# Task prompt
Only the number is requested. Tally the lines of the data that hold the string "Smartwatch".

START Exercise materials

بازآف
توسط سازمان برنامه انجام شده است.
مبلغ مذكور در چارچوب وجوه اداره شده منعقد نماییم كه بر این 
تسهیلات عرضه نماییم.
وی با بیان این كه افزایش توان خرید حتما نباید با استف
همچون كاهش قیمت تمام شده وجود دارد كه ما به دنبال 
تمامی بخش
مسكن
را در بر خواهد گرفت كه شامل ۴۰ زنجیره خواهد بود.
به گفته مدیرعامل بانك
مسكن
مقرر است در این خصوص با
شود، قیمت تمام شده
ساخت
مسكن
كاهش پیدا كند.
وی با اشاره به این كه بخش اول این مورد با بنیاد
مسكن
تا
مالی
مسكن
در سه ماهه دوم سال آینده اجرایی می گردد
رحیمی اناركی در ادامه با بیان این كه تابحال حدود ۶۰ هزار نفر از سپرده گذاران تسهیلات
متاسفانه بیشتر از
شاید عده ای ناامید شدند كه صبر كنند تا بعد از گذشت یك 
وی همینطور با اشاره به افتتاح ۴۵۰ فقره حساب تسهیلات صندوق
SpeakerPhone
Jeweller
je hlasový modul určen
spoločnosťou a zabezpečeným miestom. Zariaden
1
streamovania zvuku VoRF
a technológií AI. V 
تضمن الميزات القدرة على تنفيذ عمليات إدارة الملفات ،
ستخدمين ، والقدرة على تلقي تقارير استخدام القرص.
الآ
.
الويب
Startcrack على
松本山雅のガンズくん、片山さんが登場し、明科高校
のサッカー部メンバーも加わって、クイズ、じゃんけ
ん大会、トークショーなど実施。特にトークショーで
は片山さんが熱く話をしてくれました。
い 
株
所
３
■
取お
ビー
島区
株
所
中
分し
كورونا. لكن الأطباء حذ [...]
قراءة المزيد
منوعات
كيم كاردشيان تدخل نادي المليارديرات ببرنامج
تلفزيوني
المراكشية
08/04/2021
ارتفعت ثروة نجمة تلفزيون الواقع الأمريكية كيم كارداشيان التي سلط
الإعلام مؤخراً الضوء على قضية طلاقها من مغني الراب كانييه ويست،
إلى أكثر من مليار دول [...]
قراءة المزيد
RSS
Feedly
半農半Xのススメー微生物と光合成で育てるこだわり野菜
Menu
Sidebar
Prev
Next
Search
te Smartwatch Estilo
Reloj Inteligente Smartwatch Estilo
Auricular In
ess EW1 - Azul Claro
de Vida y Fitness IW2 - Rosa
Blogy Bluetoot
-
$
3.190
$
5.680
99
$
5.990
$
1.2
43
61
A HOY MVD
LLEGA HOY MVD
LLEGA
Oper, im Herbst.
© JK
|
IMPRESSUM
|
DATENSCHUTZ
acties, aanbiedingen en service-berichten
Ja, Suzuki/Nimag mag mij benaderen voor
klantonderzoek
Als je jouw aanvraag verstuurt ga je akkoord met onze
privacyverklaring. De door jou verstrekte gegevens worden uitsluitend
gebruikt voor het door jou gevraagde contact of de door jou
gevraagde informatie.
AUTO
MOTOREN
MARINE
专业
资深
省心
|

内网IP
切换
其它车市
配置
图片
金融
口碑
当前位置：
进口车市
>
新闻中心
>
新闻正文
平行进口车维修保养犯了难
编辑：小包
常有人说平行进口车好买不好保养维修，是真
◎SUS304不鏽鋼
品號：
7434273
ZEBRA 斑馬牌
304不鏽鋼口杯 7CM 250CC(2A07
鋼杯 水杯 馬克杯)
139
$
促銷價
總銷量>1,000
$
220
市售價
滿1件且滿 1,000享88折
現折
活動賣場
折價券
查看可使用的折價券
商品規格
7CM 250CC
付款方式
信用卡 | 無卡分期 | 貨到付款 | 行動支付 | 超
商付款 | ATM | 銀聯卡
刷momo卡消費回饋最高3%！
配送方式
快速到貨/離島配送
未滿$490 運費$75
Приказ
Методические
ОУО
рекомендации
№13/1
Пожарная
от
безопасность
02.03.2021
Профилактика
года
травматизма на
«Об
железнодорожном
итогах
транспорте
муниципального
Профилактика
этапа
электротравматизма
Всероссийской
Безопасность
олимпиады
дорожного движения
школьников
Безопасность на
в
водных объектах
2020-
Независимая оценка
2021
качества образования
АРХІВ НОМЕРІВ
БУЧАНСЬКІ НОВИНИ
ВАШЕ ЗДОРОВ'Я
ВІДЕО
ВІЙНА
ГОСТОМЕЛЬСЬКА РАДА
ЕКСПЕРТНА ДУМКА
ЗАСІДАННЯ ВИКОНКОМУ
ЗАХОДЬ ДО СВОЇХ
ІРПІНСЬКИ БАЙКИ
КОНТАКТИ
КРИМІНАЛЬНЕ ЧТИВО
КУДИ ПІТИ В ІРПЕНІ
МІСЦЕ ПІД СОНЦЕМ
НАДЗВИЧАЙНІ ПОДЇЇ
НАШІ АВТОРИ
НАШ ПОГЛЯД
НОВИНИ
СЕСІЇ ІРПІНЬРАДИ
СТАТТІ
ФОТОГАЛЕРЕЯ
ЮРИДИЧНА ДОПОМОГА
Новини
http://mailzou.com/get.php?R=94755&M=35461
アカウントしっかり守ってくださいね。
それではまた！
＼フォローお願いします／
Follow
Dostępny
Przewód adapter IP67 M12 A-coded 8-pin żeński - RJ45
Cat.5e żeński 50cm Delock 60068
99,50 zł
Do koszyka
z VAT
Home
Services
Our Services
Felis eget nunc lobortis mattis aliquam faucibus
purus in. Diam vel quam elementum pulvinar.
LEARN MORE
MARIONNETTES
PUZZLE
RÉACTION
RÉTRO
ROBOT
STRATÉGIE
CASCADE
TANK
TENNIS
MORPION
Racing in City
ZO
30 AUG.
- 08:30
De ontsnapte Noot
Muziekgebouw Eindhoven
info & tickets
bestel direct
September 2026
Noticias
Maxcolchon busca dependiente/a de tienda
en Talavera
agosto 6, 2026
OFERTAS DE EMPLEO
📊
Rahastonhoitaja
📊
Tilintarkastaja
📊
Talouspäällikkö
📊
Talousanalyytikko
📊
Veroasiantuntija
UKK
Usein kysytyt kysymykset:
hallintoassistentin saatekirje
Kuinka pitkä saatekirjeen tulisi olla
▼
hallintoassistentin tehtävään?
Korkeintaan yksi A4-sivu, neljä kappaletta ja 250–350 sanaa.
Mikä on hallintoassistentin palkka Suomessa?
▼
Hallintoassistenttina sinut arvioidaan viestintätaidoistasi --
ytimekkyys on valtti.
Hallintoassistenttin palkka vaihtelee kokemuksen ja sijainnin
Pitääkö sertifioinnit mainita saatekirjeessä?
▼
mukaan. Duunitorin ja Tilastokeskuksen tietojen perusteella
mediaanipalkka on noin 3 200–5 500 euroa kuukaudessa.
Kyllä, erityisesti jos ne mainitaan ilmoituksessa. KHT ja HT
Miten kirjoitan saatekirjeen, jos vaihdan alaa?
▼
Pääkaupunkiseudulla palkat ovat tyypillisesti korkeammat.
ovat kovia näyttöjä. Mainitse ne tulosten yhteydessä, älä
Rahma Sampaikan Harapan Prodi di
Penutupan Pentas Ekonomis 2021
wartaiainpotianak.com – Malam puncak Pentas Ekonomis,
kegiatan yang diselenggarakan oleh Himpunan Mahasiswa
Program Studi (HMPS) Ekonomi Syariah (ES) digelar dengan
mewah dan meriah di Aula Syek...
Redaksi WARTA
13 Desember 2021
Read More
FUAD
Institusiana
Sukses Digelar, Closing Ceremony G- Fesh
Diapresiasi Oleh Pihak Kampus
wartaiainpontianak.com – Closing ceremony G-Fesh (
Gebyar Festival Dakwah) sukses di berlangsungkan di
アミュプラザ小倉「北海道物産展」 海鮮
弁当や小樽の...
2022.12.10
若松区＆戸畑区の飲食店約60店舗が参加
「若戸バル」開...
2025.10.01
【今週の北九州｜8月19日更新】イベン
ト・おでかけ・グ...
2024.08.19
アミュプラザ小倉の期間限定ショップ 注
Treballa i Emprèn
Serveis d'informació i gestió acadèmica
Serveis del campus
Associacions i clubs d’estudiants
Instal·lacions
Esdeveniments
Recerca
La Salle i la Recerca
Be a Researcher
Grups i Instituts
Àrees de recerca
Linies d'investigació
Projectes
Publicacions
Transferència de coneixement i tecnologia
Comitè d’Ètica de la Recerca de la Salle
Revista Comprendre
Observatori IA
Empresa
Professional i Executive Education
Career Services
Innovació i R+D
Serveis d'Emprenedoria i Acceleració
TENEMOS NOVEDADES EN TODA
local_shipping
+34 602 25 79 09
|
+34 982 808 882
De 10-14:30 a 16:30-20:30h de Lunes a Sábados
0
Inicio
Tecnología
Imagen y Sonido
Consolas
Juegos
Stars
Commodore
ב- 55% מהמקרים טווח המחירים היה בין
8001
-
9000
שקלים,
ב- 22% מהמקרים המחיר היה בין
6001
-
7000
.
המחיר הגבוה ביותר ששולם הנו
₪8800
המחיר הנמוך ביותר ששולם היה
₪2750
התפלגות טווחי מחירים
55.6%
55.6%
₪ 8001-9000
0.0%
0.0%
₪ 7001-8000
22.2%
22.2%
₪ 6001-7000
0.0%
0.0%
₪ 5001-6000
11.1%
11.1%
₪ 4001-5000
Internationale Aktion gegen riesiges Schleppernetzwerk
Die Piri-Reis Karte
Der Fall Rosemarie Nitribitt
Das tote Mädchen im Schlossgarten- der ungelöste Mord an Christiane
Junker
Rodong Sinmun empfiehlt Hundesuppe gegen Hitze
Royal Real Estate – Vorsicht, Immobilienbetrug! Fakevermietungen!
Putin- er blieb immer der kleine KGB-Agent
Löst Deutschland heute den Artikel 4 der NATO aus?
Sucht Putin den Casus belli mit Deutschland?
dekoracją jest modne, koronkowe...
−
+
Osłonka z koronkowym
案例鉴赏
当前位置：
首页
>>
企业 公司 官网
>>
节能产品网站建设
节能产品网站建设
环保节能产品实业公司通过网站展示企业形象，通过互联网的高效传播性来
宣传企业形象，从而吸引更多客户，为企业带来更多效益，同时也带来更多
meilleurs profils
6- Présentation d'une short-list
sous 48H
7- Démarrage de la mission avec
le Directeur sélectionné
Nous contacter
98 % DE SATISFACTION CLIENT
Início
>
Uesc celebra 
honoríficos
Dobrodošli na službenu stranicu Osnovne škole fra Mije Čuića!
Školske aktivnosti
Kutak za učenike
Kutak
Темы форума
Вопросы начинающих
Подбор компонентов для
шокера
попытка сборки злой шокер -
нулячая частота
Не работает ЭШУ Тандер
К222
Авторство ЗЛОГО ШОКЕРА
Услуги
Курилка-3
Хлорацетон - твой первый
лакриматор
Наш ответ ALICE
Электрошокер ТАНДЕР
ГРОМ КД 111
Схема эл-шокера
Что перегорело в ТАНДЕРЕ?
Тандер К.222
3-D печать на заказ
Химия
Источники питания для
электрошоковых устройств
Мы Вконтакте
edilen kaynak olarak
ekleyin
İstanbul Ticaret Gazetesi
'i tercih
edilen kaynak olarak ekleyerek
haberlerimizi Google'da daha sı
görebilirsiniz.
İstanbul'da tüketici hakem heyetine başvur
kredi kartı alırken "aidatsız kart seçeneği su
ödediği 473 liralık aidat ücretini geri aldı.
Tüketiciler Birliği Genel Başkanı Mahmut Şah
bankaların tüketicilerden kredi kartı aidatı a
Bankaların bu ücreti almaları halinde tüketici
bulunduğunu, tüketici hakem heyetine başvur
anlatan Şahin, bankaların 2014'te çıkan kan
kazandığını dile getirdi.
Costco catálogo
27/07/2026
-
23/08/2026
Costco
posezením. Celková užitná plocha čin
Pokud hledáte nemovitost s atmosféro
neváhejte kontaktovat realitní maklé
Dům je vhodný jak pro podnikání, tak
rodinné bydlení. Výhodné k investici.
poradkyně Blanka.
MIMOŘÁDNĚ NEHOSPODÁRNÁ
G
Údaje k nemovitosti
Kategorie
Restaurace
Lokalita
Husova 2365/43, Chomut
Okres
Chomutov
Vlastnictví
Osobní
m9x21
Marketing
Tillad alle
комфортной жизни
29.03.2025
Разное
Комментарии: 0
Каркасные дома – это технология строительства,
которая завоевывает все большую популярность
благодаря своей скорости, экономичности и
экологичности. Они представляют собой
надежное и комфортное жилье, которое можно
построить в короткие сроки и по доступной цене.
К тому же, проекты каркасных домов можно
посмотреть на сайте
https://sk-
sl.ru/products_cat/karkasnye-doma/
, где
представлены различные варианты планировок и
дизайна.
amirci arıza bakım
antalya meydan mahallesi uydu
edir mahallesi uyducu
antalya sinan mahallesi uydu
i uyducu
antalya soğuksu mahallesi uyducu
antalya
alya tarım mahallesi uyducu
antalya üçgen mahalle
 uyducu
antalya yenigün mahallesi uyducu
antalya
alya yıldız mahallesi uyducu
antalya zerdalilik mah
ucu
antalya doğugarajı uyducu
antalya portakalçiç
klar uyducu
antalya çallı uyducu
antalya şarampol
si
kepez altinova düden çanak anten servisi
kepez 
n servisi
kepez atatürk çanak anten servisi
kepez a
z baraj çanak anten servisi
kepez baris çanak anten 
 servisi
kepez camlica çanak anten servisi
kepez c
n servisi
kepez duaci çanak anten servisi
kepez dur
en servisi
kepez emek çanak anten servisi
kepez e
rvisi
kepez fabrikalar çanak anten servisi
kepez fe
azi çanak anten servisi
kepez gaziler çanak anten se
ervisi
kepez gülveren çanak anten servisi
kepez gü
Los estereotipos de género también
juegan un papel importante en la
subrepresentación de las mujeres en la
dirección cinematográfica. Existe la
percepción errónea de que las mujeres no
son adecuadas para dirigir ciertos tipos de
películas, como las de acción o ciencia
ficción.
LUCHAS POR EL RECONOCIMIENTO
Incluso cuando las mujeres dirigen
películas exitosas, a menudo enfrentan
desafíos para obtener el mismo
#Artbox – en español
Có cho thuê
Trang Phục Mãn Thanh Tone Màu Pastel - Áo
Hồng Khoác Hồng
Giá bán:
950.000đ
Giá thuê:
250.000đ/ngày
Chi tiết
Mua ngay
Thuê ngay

END Exercise materials

# Worked solution
2